Richard Montgomery High School senior Kyson Taylor, a student activist, told the Post that it was “wildly inappropriate” that the decision had been arranged in closed-door negotiations. Taylor and other students were in the midst of organizing protests against a proposal from Interim Superintendent Monifa McKnight made in February to bring police back into school buildings. Students have organized protests in opposition to the new proposal. Montgomery Community Media (MCM) reported that students held vigils and rallies in February and March to denounce the plan.
Danielle Blocker, the president of Youth People for Progress, called the county leadership hypocritical, adding, “For them to go from saying last year that this [document] is something that students and teachers and administrators and community groups should have eyes on to saying now that they’re fine with no student input—it’s striking. How do you even begin to justify this process as legitimate?”
Montgomery County Public Schools (MCPS) spokesperson Chris Cram maintained that the draft was not supposed to become public knowledge until after it had been signed.
Elrich’s spokesperson, Scott Peterson, told the Post, “MCPS has been clear that they need additional flexibility in the short term.” Peterson added that Elrich would have made the draft document public had he been able to, but he “cannot make such a decision alone.”
While the about-face is causing outrage among students, educators and parents, it is associated with the authoritarian turn which both the Democratic and Republican parties have embraced during the course of the COVID-19 pandemic.
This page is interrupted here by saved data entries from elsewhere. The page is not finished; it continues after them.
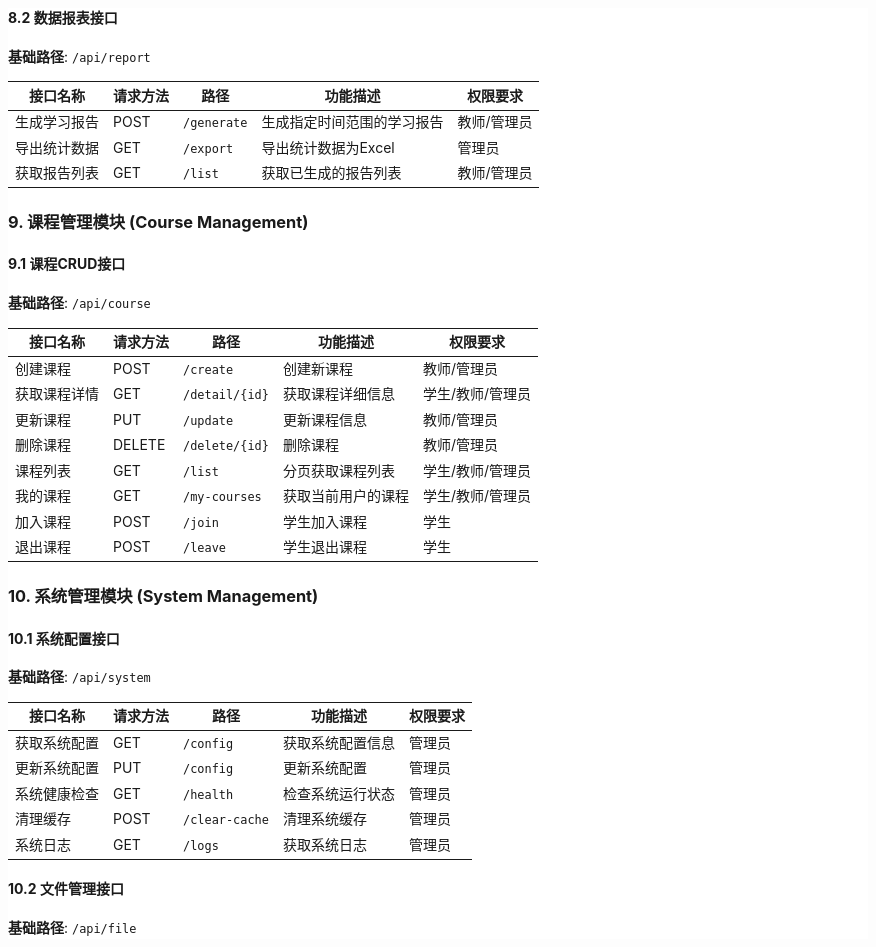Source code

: #### 8.2 数据报表接口
**基础路径**: `/api/report`

| 接口名称 | 请求方法 | 路径 | 功能描述 | 权限要求 |
|---------|---------|------|---------|---------|
| 生成学习报告 | POST | `/generate` | 生成指定时间范围的学习报告 | 教师/管理员 |
| 导出统计数据 | GET | `/export` | 导出统计数据为Excel | 管理员 |
| 获取报告列表 | GET | `/list` | 获取已生成的报告列表 | 教师/管理员 |

### 9. 课程管理模块 (Course Management)

#### 9.1 课程CRUD接口
**基础路径**: `/api/course`

| 接口名称 | 请求方法 | 路径 | 功能描述 | 权限要求 |
|---------|---------|------|---------|---------|
| 创建课程 | POST | `/create` | 创建新课程 | 教师/管理员 |
| 获取课程详情 | GET | `/detail/{id}` | 获取课程详细信息 | 学生/教师/管理员 |
| 更新课程 | PUT | `/update` | 更新课程信息 | 教师/管理员 |
| 删除课程 | DELETE | `/delete/{id}` | 删除课程 | 教师/管理员 |
| 课程列表 | GET | `/list` | 分页获取课程列表 | 学生/教师/管理员 |
| 我的课程 | GET | `/my-courses` | 获取当前用户的课程 | 学生/教师/管理员 |
| 加入课程 | POST | `/join` | 学生加入课程 | 学生 |
| 退出课程 | POST | `/leave` | 学生退出课程 | 学生 |

### 10. 系统管理模块 (System Management)

#### 10.1 系统配置接口
**基础路径**: `/api/system`

| 接口名称 | 请求方法 | 路径 | 功能描述 | 权限要求 |
|---------|---------|------|---------|---------|
| 获取系统配置 | GET | `/config` | 获取系统配置信息 | 管理员 |
| 更新系统配置 | PUT | `/config` | 更新系统配置 | 管理员 |
| 系统健康检查 | GET | `/health` | 检查系统运行状态 | 管理员 |
| 清理缓存 | POST | `/clear-cache` | 清理系统缓存 | 管理员 |
| 系统日志 | GET | `/logs` | 获取系统日志 | 管理员 |

#### 10.2 文件管理接口
**基础路径**: `/api/file`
In Montgomery County, students have held large protests in recent months against the unsafe reopening of schools during the pandemic. Significantly, students reported MCPS’s use of security officers to watch over and warehouse students during school hours.
In addition, the Democrats in particular have pivoted toward a focus on law-and-order policies and combating the so-called “wave” of shootings and other violent crimes which have risen in the course of the pandemic. This was typified by comments given by Democratic President Biden at his State of the Union address in March. “We should all agree: The answer is not to defund the police. It’s to fund the police,” he said.
Montgomery County’s Democratic Council President Gabe Albornoz underscored how the impact of the pandemic on youth was being used to justify the increase police presence in schools. At a press conference on March 28, Albornoz said, “Several things have changed. ... [S]ince the pandemic we have learned about the really significant challenges facing our youth in the area of behavioral health and in social and emotional learning,” he declared.
This anti-democratic episode again shows the right-wing character of the Democratic Party even in a liberal stronghold like Montgomery County, Maryland.